I have a frustrating problem. My language tool is installed on opensuse using lucene 8.5.
I cannot use the ngram data since the 1ngrams are in lucene 3 and 3ngrams in lucene 5.
The frustrating part is that I will able to downgrade lucene to 6.6 and upgrade the 3grams.
However, there is no easily availble codec to upgrade the 1grams to a current lucene index formula.
The worst is that with lucene 6.6 I can upgrade the 3grams to 6, but lucene 8.5 can read version 6, but cannot upgrade! The whole system seems be disigned to make version compatibility very difficult.

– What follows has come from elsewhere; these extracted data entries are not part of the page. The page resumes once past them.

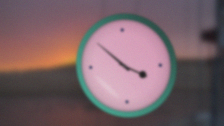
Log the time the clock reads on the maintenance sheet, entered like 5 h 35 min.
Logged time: 3 h 52 min
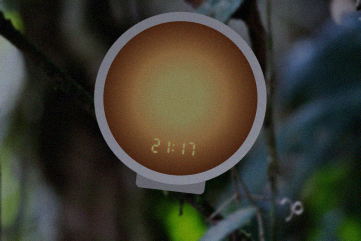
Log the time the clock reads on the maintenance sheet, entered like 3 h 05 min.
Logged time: 21 h 17 min
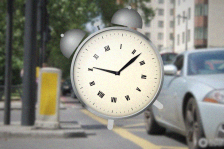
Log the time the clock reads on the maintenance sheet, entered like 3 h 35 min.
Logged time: 10 h 12 min
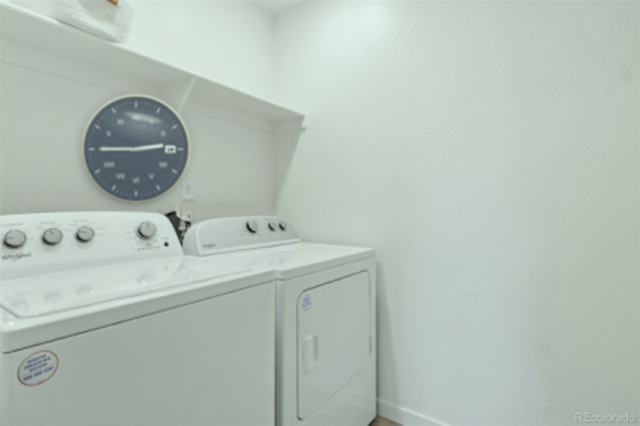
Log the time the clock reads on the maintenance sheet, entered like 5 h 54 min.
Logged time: 2 h 45 min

Language tool will not run without the 1 and 2 ngrams. Is there a way to get a version of the ngrams in in lucene index versions 6 or later?
Lucene cannot read its own indexes of old Lucene versions. So the index needs to be upgraded. For that, download the binary Lucene distribution and call (upgrading a Lucene 4.x to 5.x in this example): java -cp ./backward-codecs/lucene-backward-codecs-5.5.5.jar:./core/lucene-core-5.5.5.jar org.apache.lucene.index.IndexUpgrader path-to-index
It seems Lucene version x can only read and upgrade indexes from Lucene version x-1.

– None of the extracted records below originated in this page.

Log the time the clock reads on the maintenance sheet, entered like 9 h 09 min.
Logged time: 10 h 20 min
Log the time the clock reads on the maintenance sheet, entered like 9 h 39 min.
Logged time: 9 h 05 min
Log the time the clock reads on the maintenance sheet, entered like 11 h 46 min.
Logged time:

Yes - I was successful in updating indexes in 3ngrams doing this. But the problem I had is the 1ngrams and 2ngrams that are in version 3.
I could not find .jar code that would upgrade from 3 to 4? The code seemed to be missing from the apache site, and the maven repo only had the code for later versions.
Is there a way to rebuild the 1ngrams and 2ngrams with a recent version of lucene?
I just checked the version, and this is what I get:
en/1grams 4.10.1
en/2grams 4.9.0 and 4.10.1
en/3grams 5.2.1
So I don’t see Lucene 3.x there. But anyway, I’m not sure about your setup. You say “installed on opensuse using lucene 8.5”, but LanguageTool comes with all its libraries in the correct version, including Lucene 5.5. The Lucene on your operating system should not be relevant. Or is it relevant because you develop your own Java-based software which already uses Lucene 8.5?
The langtool that comes with opensuse 15.1 and works with emacs uses lucene 8.5. I have reindexd up to version 7, but version 8.5 requires the index to be rebuilt from the original data and refuses to use the current archive since it was build with a version below 7 (there is a marker in the file that tells lucene that the file started with a lower version). This is a documented feature of lucene. Langtool works fine in emacs with lucene 8.5. Is there a single archive with the original data to rebuild the indexes? 8.5 is suppose to be faster and so this would lead to better performance? thanks so much wbm.
There’s no single archive that can be used to easily re-index the data. I’d suggest contacting the maintainer of the package and let them know LT currently uses Lucene 5.5, using any other version will lead to problems.
Many thanks. I got it to work with lucene 6.6 using archive en-20150817, that I upgraded to version 6 indexes. Langtool in emacs now runs (it is did not run before I upgraded the indexes, so I know it is
finding them). This version does not detect the errors in your test phrases, and so does not work
better than the version on opensuse using lucene 8.5. The upgrade process may have removed some data.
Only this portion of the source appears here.